WHAT THE EXERCISE ASKS: Transcribe the records word for word, starting with their first line and going on through the line with "and the entire", including both of these lines.

(PROVIDED MATERIAL begins)

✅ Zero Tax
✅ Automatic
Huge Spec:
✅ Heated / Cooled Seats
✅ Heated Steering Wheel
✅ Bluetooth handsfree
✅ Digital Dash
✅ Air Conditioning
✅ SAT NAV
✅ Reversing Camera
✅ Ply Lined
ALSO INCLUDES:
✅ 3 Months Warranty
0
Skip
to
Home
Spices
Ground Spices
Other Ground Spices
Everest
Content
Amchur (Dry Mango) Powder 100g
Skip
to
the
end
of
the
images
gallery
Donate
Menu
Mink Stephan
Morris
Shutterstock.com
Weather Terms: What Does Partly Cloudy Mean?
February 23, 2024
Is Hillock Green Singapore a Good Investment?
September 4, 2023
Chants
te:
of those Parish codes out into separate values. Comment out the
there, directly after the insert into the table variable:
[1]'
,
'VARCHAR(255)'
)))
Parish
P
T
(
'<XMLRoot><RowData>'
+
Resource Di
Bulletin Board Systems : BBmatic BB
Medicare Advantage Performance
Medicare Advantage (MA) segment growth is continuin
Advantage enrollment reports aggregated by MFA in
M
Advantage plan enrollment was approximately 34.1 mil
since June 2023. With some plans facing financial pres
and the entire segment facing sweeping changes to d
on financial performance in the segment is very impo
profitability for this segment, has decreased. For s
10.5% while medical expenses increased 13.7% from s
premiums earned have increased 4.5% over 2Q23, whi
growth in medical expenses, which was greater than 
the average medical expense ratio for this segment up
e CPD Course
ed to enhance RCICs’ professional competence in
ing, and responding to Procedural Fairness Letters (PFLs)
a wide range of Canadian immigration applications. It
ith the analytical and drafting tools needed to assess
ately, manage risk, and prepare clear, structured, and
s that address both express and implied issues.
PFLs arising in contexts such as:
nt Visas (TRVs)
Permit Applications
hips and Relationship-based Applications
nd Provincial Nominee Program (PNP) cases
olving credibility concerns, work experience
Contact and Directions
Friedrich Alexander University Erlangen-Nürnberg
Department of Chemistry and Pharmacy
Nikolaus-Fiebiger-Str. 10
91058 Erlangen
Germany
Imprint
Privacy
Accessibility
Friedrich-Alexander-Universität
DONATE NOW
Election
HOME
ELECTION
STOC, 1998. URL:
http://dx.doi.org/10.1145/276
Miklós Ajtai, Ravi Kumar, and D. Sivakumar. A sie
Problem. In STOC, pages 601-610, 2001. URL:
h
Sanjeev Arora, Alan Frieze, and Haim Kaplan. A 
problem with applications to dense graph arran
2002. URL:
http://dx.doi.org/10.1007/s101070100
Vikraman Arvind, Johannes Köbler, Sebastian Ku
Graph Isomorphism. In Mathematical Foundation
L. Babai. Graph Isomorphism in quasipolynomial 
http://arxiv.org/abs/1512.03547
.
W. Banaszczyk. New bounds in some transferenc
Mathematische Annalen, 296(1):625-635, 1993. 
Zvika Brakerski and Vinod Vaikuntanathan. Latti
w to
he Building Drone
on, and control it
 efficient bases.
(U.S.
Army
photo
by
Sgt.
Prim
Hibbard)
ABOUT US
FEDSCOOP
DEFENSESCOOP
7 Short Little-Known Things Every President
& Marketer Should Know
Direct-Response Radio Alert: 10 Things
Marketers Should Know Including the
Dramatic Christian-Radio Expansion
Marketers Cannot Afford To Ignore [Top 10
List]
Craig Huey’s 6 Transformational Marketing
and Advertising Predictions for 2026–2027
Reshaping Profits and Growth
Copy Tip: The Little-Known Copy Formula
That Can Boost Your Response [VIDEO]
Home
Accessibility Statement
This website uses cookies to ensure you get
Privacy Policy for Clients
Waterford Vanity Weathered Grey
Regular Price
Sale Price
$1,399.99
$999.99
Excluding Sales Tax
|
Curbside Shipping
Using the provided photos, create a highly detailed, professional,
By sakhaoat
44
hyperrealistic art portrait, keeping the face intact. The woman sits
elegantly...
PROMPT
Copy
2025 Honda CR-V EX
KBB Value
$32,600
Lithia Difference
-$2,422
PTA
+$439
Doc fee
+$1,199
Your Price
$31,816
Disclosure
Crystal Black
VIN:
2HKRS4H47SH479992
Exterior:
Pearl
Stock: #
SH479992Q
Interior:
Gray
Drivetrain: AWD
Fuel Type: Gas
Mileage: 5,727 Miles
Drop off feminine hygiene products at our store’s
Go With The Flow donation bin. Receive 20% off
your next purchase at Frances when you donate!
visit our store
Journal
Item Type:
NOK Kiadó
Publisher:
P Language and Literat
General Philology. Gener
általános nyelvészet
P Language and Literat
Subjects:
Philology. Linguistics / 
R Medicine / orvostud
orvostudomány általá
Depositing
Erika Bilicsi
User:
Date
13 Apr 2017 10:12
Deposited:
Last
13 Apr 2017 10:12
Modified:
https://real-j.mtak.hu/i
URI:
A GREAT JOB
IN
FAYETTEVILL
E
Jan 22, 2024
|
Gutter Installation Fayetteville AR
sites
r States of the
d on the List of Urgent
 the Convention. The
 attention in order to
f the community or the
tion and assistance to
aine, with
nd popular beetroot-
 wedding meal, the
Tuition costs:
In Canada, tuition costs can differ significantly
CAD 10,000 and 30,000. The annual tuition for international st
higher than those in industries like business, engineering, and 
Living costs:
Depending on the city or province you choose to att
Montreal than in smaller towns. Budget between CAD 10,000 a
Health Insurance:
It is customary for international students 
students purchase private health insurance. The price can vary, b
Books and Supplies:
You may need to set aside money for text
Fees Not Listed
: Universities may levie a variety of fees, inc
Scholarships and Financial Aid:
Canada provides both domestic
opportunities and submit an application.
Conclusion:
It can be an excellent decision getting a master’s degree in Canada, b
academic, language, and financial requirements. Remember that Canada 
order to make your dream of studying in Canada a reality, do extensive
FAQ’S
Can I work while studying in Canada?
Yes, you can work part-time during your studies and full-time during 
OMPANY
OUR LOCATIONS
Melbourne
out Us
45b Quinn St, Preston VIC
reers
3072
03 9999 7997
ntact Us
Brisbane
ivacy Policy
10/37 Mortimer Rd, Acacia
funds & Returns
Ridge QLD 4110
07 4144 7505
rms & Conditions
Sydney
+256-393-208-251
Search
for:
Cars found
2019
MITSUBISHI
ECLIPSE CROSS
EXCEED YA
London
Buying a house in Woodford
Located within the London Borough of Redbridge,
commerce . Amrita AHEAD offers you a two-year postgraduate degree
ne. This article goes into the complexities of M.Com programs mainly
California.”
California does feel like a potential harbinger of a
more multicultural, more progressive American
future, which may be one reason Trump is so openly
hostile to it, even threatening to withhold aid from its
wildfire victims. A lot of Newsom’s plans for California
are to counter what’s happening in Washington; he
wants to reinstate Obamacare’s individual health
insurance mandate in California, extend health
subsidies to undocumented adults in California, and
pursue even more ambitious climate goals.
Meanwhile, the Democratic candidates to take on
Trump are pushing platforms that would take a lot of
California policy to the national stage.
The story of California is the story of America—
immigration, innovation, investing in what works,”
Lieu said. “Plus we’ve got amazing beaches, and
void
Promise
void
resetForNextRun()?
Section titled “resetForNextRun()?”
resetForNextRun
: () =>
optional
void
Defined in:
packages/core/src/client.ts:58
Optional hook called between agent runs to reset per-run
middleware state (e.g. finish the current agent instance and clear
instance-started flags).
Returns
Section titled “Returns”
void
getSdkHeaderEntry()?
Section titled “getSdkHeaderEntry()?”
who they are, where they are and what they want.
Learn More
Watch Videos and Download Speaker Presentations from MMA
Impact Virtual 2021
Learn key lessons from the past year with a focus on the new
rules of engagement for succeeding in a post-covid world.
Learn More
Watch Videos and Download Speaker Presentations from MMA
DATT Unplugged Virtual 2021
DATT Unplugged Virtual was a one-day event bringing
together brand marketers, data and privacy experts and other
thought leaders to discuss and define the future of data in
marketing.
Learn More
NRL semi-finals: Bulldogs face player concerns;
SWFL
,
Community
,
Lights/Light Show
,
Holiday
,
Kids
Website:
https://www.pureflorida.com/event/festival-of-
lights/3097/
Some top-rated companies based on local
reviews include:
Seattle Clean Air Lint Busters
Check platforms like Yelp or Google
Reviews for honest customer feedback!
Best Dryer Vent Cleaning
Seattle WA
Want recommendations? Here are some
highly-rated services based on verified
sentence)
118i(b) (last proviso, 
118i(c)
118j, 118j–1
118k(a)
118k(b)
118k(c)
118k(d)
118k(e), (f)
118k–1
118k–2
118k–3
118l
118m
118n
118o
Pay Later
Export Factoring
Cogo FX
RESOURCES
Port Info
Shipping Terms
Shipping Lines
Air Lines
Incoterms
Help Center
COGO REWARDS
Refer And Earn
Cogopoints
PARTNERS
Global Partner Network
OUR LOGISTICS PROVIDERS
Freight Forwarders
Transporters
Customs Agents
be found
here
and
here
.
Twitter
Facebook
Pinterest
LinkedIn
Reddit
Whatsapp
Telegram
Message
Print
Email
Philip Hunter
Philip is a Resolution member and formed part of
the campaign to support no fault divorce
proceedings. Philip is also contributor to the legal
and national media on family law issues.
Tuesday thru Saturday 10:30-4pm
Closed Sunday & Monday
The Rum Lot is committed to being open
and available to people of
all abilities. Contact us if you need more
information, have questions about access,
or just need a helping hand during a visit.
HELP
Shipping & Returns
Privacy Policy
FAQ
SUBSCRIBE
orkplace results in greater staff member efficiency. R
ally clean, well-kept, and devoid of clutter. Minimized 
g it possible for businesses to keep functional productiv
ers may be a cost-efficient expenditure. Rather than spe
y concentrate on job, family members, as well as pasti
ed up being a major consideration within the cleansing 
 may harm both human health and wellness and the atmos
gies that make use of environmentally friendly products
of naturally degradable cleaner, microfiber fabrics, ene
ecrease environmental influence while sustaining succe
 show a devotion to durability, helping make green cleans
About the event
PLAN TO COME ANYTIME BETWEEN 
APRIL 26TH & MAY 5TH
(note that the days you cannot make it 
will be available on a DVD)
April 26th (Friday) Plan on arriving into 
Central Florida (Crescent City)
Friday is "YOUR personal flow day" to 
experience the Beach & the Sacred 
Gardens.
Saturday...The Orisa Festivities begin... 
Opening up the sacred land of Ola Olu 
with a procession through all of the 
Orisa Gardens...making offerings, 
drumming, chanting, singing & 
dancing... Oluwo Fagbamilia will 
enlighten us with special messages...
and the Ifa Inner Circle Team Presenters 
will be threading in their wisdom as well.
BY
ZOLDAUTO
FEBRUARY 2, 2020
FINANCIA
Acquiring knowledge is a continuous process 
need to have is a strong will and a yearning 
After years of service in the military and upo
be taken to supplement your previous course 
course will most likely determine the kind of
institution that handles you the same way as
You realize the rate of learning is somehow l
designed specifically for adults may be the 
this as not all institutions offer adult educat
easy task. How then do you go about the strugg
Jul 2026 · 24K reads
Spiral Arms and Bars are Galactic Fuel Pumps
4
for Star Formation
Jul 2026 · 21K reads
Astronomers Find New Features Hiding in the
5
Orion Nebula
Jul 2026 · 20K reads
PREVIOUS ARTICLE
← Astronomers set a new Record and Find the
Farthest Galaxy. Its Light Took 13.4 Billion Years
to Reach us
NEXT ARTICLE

(PROVIDED MATERIAL ends)

ANSWER BOX:
✅ Zero Tax
✅ Automatic
Huge Spec:
✅ Heated / Cooled Seats
✅ Heated Steering Wheel
✅ Bluetooth handsfree
✅ Digital Dash
✅ Air Conditioning
✅ SAT NAV
✅ Reversing Camera
✅ Ply Lined
ALSO INCLUDES:
✅ 3 Months Warranty
0
Skip
to
Home
Spices
Ground Spices
Other Ground Spices
Everest
Content
Amchur (Dry Mango) Powder 100g
Skip
to
the
end
of
the
images
gallery
Donate
Menu
Mink Stephan
Morris
Shutterstock.com
Weather Terms: What Does Partly Cloudy Mean?
February 23, 2024
Is Hillock Green Singapore a Good Investment?
September 4, 2023
Chants
te:
of those Parish codes out into separate values. Comment out the
there, directly after the insert into the table variable:
[1]'
,
'VARCHAR(255)'
)))
Parish
P
T
(
'<XMLRoot><RowData>'
+
Resource Di
Bulletin Board Systems : BBmatic BB
Medicare Advantage Performance
Medicare Advantage (MA) segment growth is continuin
Advantage enrollment reports aggregated by MFA in
M
Advantage plan enrollment was approximately 34.1 mil
since June 2023. With some plans facing financial pres
and the entire segment facing sweeping changes to d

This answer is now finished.